▸ RECORD EXTRACTS
****

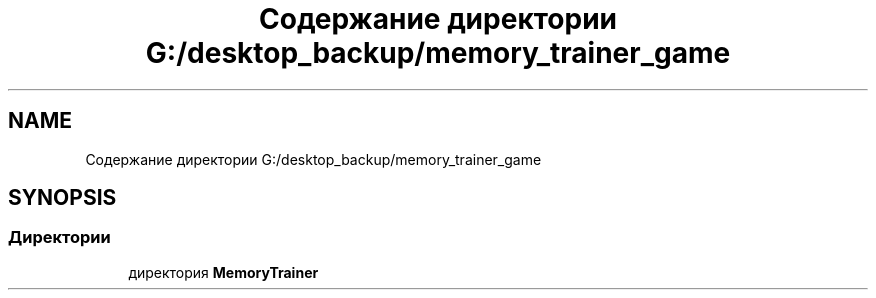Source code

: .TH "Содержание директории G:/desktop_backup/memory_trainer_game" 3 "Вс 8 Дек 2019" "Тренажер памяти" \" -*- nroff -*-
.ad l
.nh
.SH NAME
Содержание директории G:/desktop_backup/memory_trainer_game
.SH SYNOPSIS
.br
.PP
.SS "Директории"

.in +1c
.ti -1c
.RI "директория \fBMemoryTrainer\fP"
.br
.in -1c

****

▸ AIM OF THE TASK
Could you output the listing word for word, omitting every picture?

▸ SOLUTION FOR THIS TASK
Source code

: .TH "Содержание директории G:/desktop_backup/memory_trainer_game" 3 "Вс 8 Дек 2019" "Тренажер памяти" \" -*- nroff -*-
.ad l
.nh
.SH NAME
Содержание директории G:/desktop_backup/memory_trainer_game
.SH SYNOPSIS
.br
.PP
.SS "Директории"

.in +1c
.ti -1c
.RI "директория \fBMemoryTrainer\fP"
.br
.in -1c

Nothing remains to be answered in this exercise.